Como referencia, también tengo un parlante jbl charge 5 en casa y un jbl boombox 3 que uso en reuniones familiares al aire libre. Lo interesante es que noto una coherencia en la calidad de sonido entre todos los productos de la marca. Cada uno está adaptado a su contexto, pero el sello de claridad y potencia está presente en todos. En los auriculares, esa misma firma sonora se traduce en una experiencia más íntima, más cercana.
Algo que considero valioso es la facilidad de conexión. Se emparejan rápido con el celular, y no tuve esos problemas de desconexión que a veces me desesperaban con otros auriculares Bluetooth. Para alguien que está constantemente moviéndose, subiendo y bajando del transporte, la última cosa que necesito es perder tiempo en reconectar el dispositivo.

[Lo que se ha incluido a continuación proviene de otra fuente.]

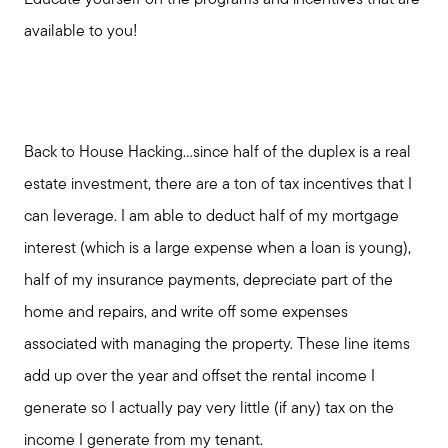
Educate yourself on the programs and incentives that are
available to you!
Back to House Hacking...since half of the duplex is a real
estate investment, there are a ton of tax incentives that I
can leverage. I am able to deduct half of my mortgage
interest (which is a large expense when a loan is young),
half of my insurance payments, depreciate part of the
home and repairs, and write off some expenses
associated with managing the property. These line items
add up over the year and offset the rental income I
generate so I actually pay very little (if any) tax on the
income I generate from my tenant.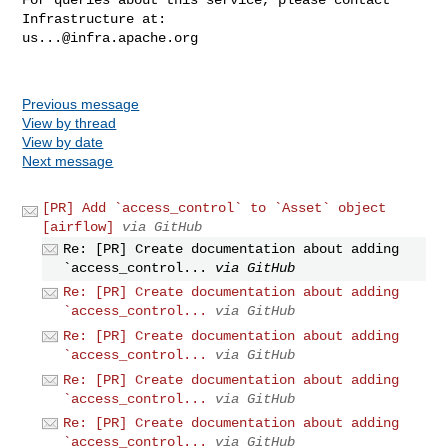
us...@infra.apache.org
Previous message
View by thread
View by date
Next message
[PR] Add `access_control` to `Asset` object
[airflow]
via GitHub
Re: [PR] Create documentation about adding
`access_control...
via GitHub
Re: [PR] Create documentation about adding
`access_control...
via GitHub
Re: [PR] Create documentation about adding
`access_control...
via GitHub
Re: [PR] Create documentation about adding
`access_control...
via GitHub
Re: [PR] Create documentation about adding
`access_control...
via GitHub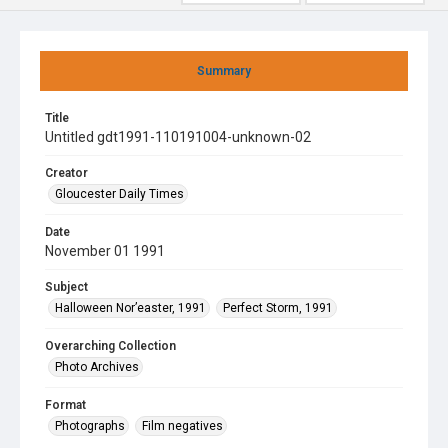
Summary
Title
Untitled gdt1991-110191004-unknown-02
Creator
Gloucester Daily Times
Date
November 01 1991
Subject
Halloween Nor’easter, 1991
Perfect Storm, 1991
Overarching Collection
Photo Archives
Format
Photographs
Film negatives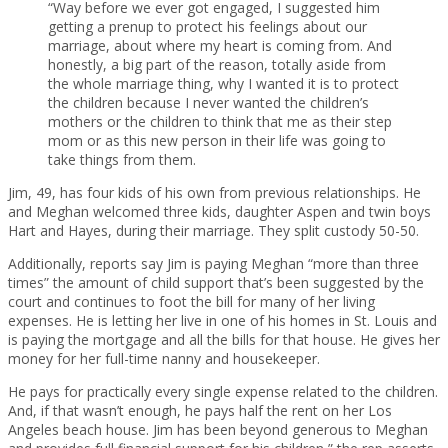
“Way before we ever got engaged, I suggested him
getting a prenup to protect his feelings about our
marriage, about where my heart is coming from. And
honestly, a big part of the reason, totally aside from
the whole marriage thing, why I wanted it is to protect
the children because I never wanted the children’s
mothers or the children to think that me as their step
mom or as this new person in their life was going to
take things from them.
Jim, 49, has four kids of his own from previous relationships. He
and Meghan welcomed three kids, daughter Aspen and twin boys
Hart and Hayes, during their marriage. They split custody 50-50.
Additionally, reports say Jim is paying Meghan “more than three
times” the amount of child support that’s been suggested by the
court and continues to foot the bill for many of her living
expenses. He is letting her live in one of his homes in St. Louis and
is paying the mortgage and all the bills for that house. He gives her
money for her full-time nanny and housekeeper.
He pays for practically every single expense related to the children.
And, if that wasn’t enough, he pays half the rent on her Los
Angeles beach house. Jim has been beyond generous to Meghan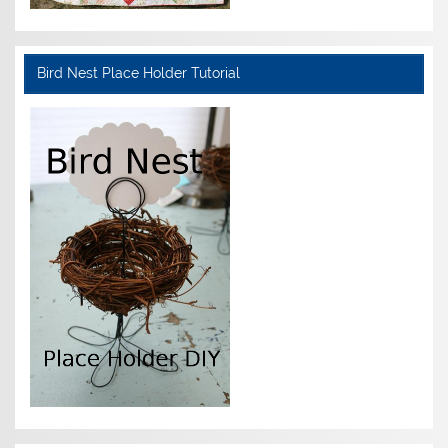
Bird Nest Place Holder Tutorial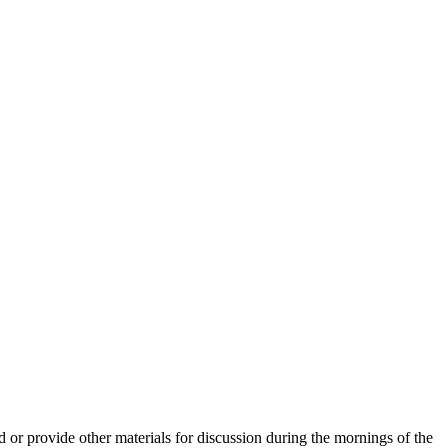
or provide other materials for discussion during the mornings of the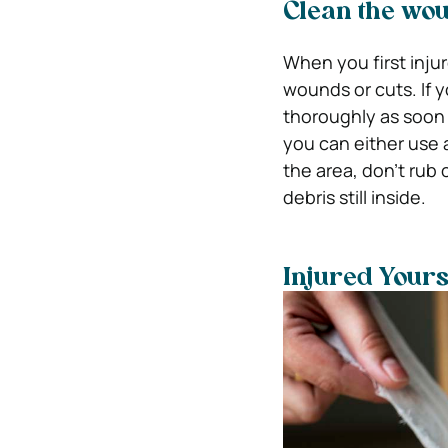
Clean the wo
When you first injur
wounds or cuts. If 
thoroughly as soon 
you can either use a
the area, don’t rub 
debris still inside.
Injured Your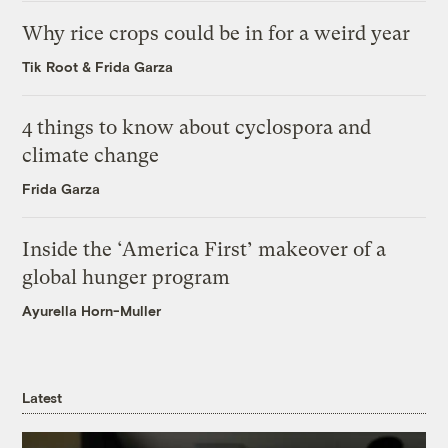
Why rice crops could be in for a weird year
Tik Root
&
Frida Garza
4 things to know about cyclospora and
climate change
Frida Garza
Inside the ‘America First’ makeover of a
global hunger program
Ayurella Horn-Muller
Latest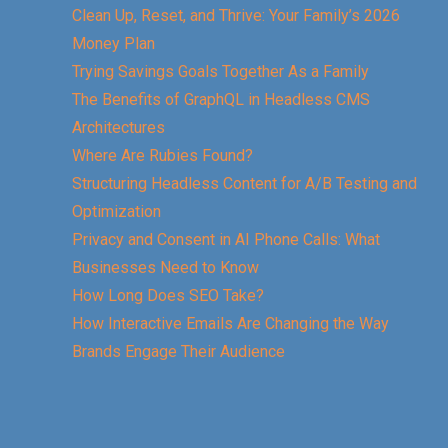
Clean Up, Reset, and Thrive: Your Family’s 2026
Money Plan
Trying Savings Goals Together As a Family
The Benefits of GraphQL in Headless CMS
Architectures
Where Are Rubies Found?
Structuring Headless Content for A/B Testing and
Optimization
Privacy and Consent in AI Phone Calls: What
Businesses Need to Know
How Long Does SEO Take?
How Interactive Emails Are Changing the Way
Brands Engage Their Audience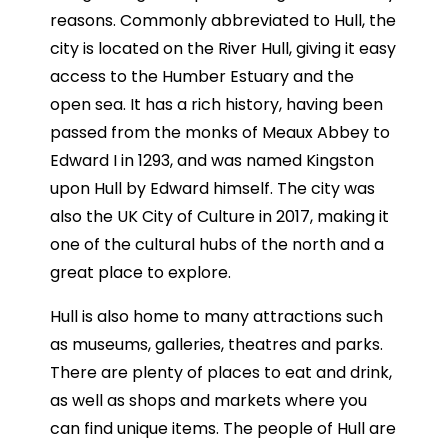
reasons. Commonly abbreviated to Hull, the
city is located on the River Hull, giving it easy
access to the Humber Estuary and the
open sea. It has a rich history, having been
passed from the monks of Meaux Abbey to
Edward I in 1293, and was named Kingston
upon Hull by Edward himself. The city was
also the UK City of Culture in 2017, making it
one of the cultural hubs of the north and a
great place to explore.
Hull is also home to many attractions such
as museums, galleries, theatres and parks.
There are plenty of places to eat and drink,
as well as shops and markets where you
can find unique items. The people of Hull are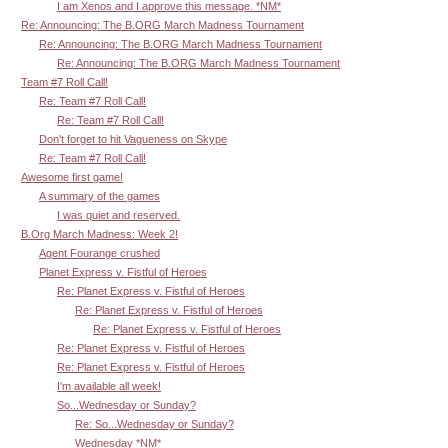
I am Xenos and I approve this message. *NM*
Re: Announcing: The B.ORG March Madness Tournament
Re: Announcing: The B.ORG March Madness Tournament
Re: Announcing: The B.ORG March Madness Tournament
Team #7 Roll Call!
Re: Team #7 Roll Call!
Re: Team #7 Roll Call!
Don't forget to hit Vagueness on Skype
Re: Team #7 Roll Call!
Awesome first game!
A summary of the games
I was quiet and reserved.
B.Org March Madness: Week 2!
Agent Fourange crushed
Planet Express v. Fistful of Heroes
Re: Planet Express v. Fistful of Heroes
Re: Planet Express v. Fistful of Heroes
Re: Planet Express v. Fistful of Heroes
Re: Planet Express v. Fistful of Heroes
Re: Planet Express v. Fistful of Heroes
I'm available all week!
So...Wednesday or Sunday?
Re: So...Wednesday or Sunday?
Wednesday *NM*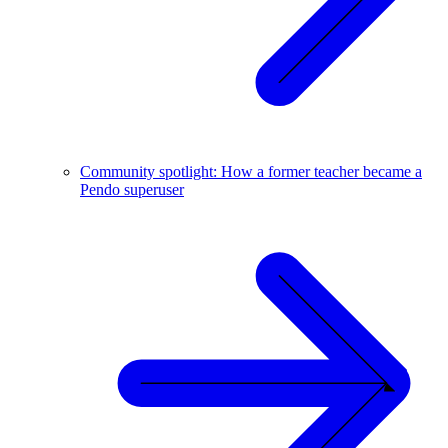
Community spotlight: How a former teacher became a
Pendo superuser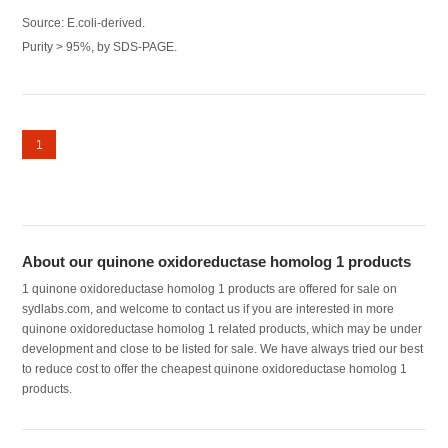
Source: E.coli-derived.
Purity > 95%, by SDS-PAGE.
1
About our quinone oxidoreductase homolog 1 products
1 quinone oxidoreductase homolog 1 products are offered for sale on
sydlabs.com, and welcome to contact us if you are interested in more
quinone oxidoreductase homolog 1 related products, which may be under
development and close to be listed for sale. We have always tried our best
to reduce cost to offer the cheapest quinone oxidoreductase homolog 1
products.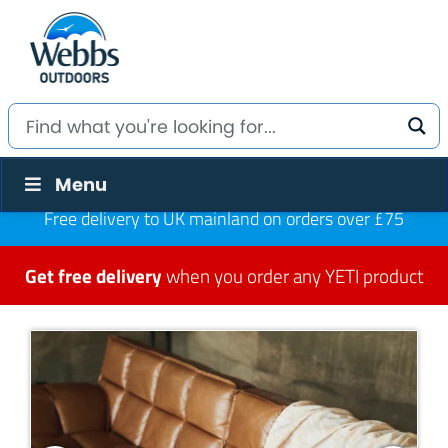
Menu
Free delivery to UK mainland on orders over £75
Get free delivery
when you order any YETI product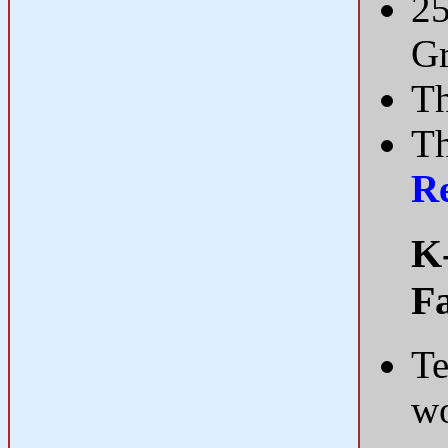
25
Gr
Th
Th
R
K-
Fa
Te
wo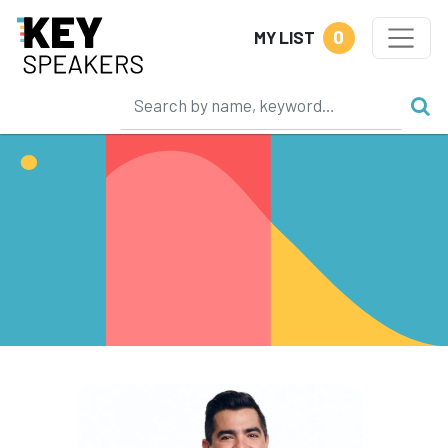
0
MY LIST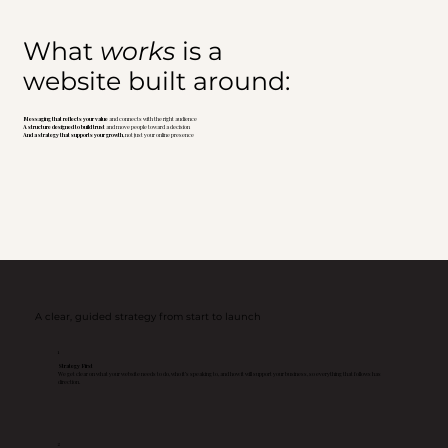
What
works
is a
website built around:
Messaging that reflects your value
and connects with the right audience
A structure designed to build trust
and move people toward a decision
And a strategy that supports your growth
, not just your online presence
A clear, guided strategy from start to launch
1
Strategy First
We get clear on what your website needs to do, who it’s speaking to, and how it will support your business, so everything that follows has
direction.
2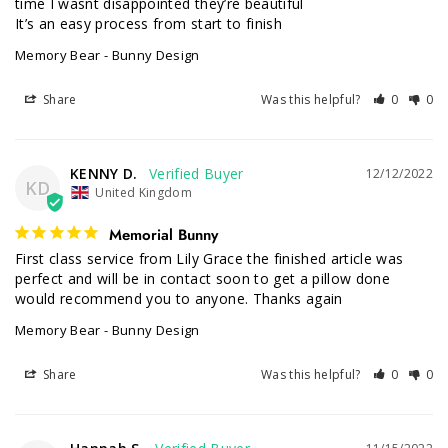
time I wasnt disappointed they’re beautiful 

It’s an easy process from start to finish
Memory Bear - Bunny Design
Share
Was this helpful?
0
0
KENNY D.
12/12/2022
KD
United Kingdom
Memorial Bunny
First class service from Lily Grace the finished article was 
perfect and will be in contact soon to get a pillow done 
would recommend you to anyone. Thanks again
Memory Bear - Bunny Design
Share
Was this helpful?
0
0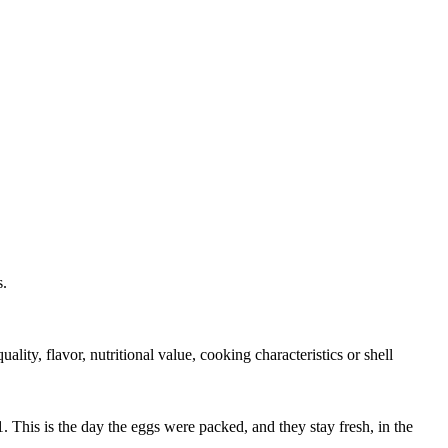
s.
ity, flavor, nutritional value, cooking characteristics or shell
 This is the day the eggs were packed, and they stay fresh, in the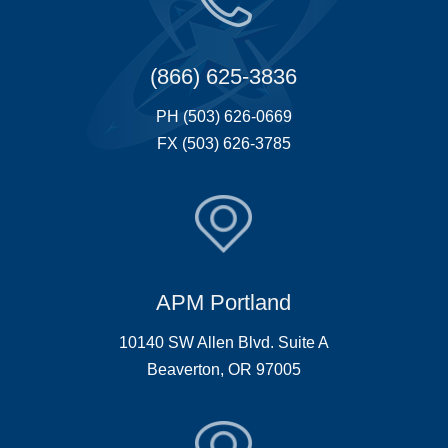
(866) 625-3836
PH (503) 626-0669
FX (503) 626-3785
APM Portland
10140 SW Allen Blvd. Suite A
Beaverton, OR 97005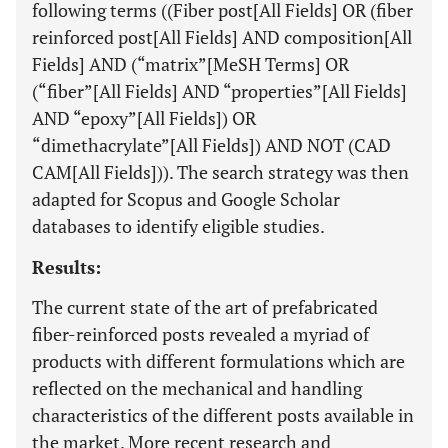
following terms ((Fiber post[All Fields] OR (fiber
reinforced post[All Fields] AND composition[All
Fields] AND (“matrix”[MeSH Terms] OR
(“fiber”[All Fields] AND “properties”[All Fields]
AND “epoxy”[All Fields]) OR
“dimethacrylate”[All Fields]) AND NOT (CAD
CAM[All Fields])). The search strategy was then
adapted for Scopus and Google Scholar
databases to identify eligible studies.
Results:
The current state of the art of prefabricated
fiber-reinforced posts revealed a myriad of
products with different formulations which are
reflected on the mechanical and handling
characteristics of the different posts available in
the market. More recent research and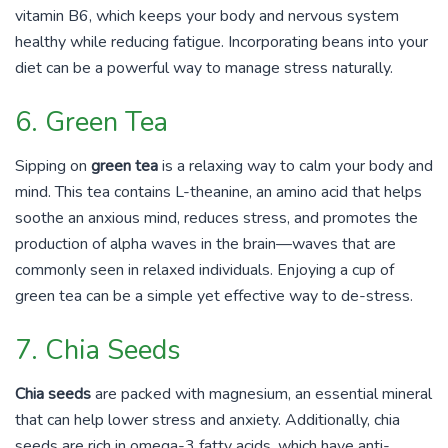
vitamin B6, which keeps your body and nervous system
healthy while reducing fatigue. Incorporating beans into your
diet can be a powerful way to manage stress naturally.
6. Green Tea
Sipping on
green tea
is a relaxing way to calm your body and
mind. This tea contains L-theanine, an amino acid that helps
soothe an anxious mind, reduces stress, and promotes the
production of alpha waves in the brain—waves that are
commonly seen in relaxed individuals. Enjoying a cup of
green tea can be a simple yet effective way to de-stress.
7. Chia Seeds
Chia seeds
are packed with magnesium, an essential mineral
that can help lower stress and anxiety. Additionally, chia
seeds are rich in omega-3 fatty acids, which have anti-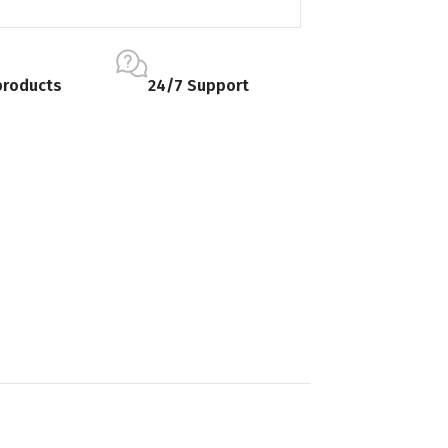
products
24/7 Support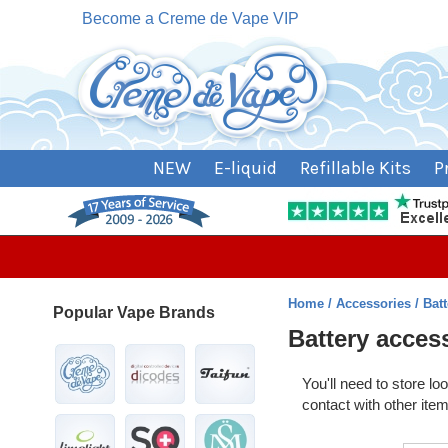
Become a Creme de Vape VIP
NEW
E-liquid
Refillable Kits
P
Home
Accessories
Bat
Popular Vape Brands
Battery acces
You'll need to store l
contact with other ite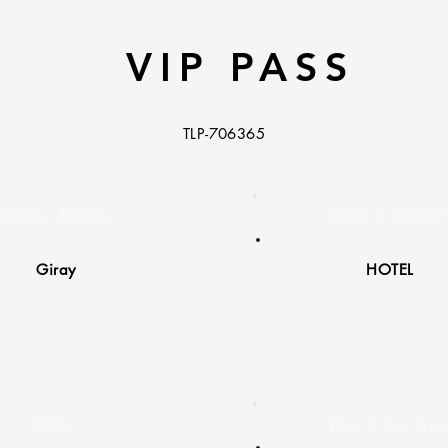
VIP PASS
TLP-706365
Guest / Agency:
Hotel / Transfer
Giray
HOTEL
Date:
Time / Tour Type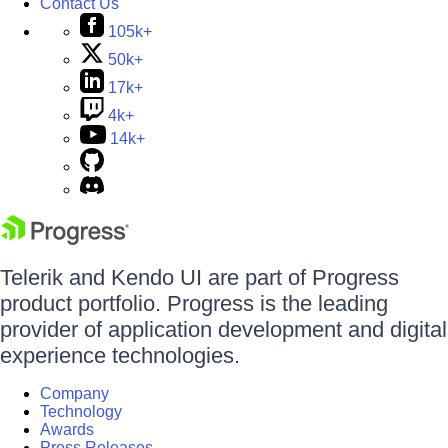
Contact Us
105k+
50k+
17k+
4k+
14k+
Telerik and Kendo UI are part of Progress
product portfolio. Progress is the leading
provider of application development and digital
experience technologies.
Company
Technology
Awards
Press Releases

Si tengo que señalar algo a mejorar, diría que la cancelación de ruido podría ser un poco más agresiva en ciertos contextos, como cuando viajo en colectivo con las ventanillas abiertas y el ruido de la calle es muy fuerte. No es un problema grave, pero en comparación con modelos mucho más caros de otras marcas, se nota la diferencia. Aun así, considerando el rango de precio, me parece que el balance entre calidad y costo está más que justificado.
También sugeriría que incorporen una funda de transporte más resistente en algunos modelos. Los auriculares se sienten sólidos y bien construidos, pero al llevarlos en la mochila me gustaría tener un estuche rígido que los proteja mejor de golpes o de objetos que puedan presionarlos.
En el día a día, la experiencia con los auriculares de jbl argentina me cambió la manera de encarar mis viajes al trabajo. Antes, el trayecto era simplemente tiempo perdido entre ruido y cansancio. Ahora, lo transformé en un momento para mí: escuchar música con buena calidad, seguir un podcast, o incluso atender una llamada sin tener que gritar por encima del ruido de la calle.
Lo que más destaco es esa sensación de confianza. Sé que si me levanto medio dormido, me pongo los auriculares y presiono “play”, el sonido me va a acompañar sin fallas durante todo el trayecto. Eso, para alguien que depende de este tipo de dispositivos todos los días, vale mucho más que cualquier ficha técnica.
En definitiva, como usuario que vive con auriculares puestos varias horas al día, puedo decir que la combinación de sonido equilibrado, cancelación de ruido efectiva y comodidad en el uso hace que los auriculares JBL sean una de las mejores compras que hice para mi rutina laboral.